The problem was that the standard serial ports /dev/ttyS* and the USB
serial ports /dev/ttyUSB* are owned by root and by default only give
read and write access to their owner and the 'uucp' group. This means
that a normal user can't run programs that access them.

I know two solutions: 

1) The kludge. Add the command 

	chmod uga+rw /dev/tty[A-Z]*

   into /etc/rd.d/rc.local

   By default this script is run as part of the boot process
   but contains nothing except comments saying when it is run
   and what it is for.

2) A cleaner solution. Add an overriding rule to the UDEV rules set.
   These are run at boot time to set up the device files in /dev.
   Add the following file to /etc/udev/rules.d and make sure it is
   owned by root.root and has "rw-r--r--" permissions. Here's the file:

=========== /etc/udev/rules.d/51-local.rules ==========================
#
# Locally defined rules.
#

#
# Give world read/write access to ttyS* and ttyUSB* serial devices
#
KERNEL=="tty[A-Z]*", GROUP="uucp", MODE="0666"

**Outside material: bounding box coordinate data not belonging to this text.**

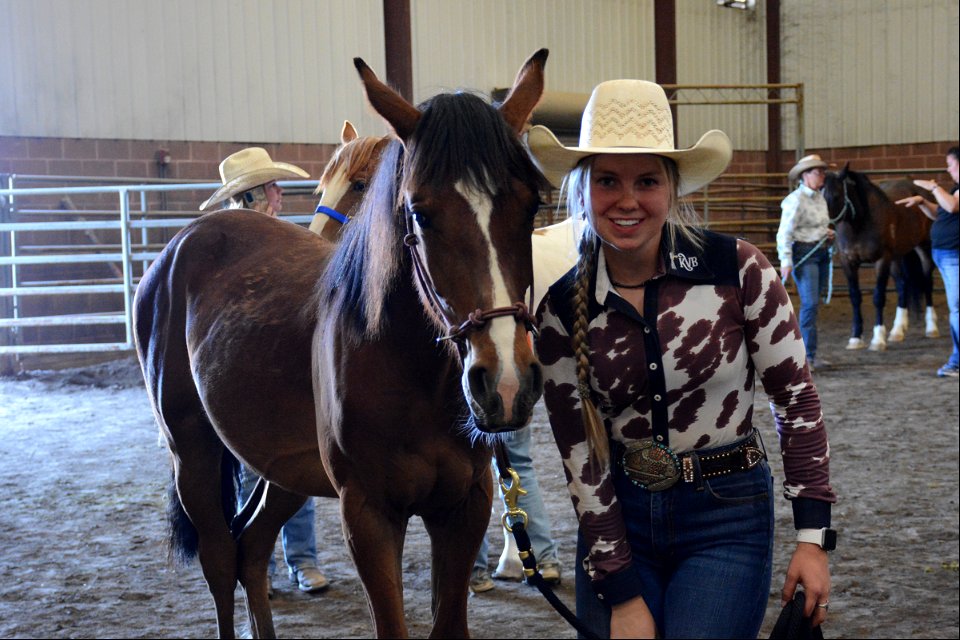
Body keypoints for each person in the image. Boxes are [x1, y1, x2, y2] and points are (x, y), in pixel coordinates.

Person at [526, 79, 836, 638]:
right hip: (619, 522)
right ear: (582, 189)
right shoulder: (556, 312)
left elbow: (796, 400)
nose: (627, 199)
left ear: (671, 187)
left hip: (728, 516)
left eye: (646, 180)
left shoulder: (740, 271)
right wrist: (621, 593)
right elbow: (582, 458)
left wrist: (812, 539)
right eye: (607, 181)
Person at [200, 147, 329, 595]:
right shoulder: (233, 249)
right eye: (271, 187)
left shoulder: (290, 240)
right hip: (252, 378)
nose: (279, 193)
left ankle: (298, 561)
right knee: (255, 475)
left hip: (288, 372)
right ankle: (274, 565)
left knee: (297, 472)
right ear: (253, 195)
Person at [469, 426, 562, 593]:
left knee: (470, 468)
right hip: (511, 405)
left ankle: (474, 571)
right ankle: (544, 561)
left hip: (468, 405)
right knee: (518, 465)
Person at [896, 146, 960, 378]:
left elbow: (952, 206)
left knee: (957, 309)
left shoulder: (955, 193)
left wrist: (933, 187)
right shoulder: (954, 190)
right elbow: (942, 212)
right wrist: (923, 202)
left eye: (950, 164)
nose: (948, 168)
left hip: (954, 256)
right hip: (947, 256)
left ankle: (957, 362)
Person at [776, 154, 836, 372]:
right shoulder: (795, 200)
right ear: (806, 175)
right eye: (818, 172)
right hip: (805, 253)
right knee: (810, 304)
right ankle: (804, 358)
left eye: (822, 171)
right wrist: (786, 260)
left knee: (813, 305)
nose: (822, 175)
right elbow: (785, 233)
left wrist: (826, 233)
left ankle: (810, 355)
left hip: (820, 252)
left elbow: (818, 225)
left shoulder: (820, 198)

======================================================================= 

   You may need to change the file name, which must not overwrite or
   modify an existing file and MUST follow the file containing a
   rule that sets the serial ports mode to "0660". Run 

	grep 'KERNEL=="tty[A-Z]*"' /etc/udev/rules.d/*

   to check which file that is. In my system its in
   /etc/udev/rules.d/50-udev-default.rules but other distros may differ.
   Your new file must start with a number that's higher than that of the
   file containing the default rule.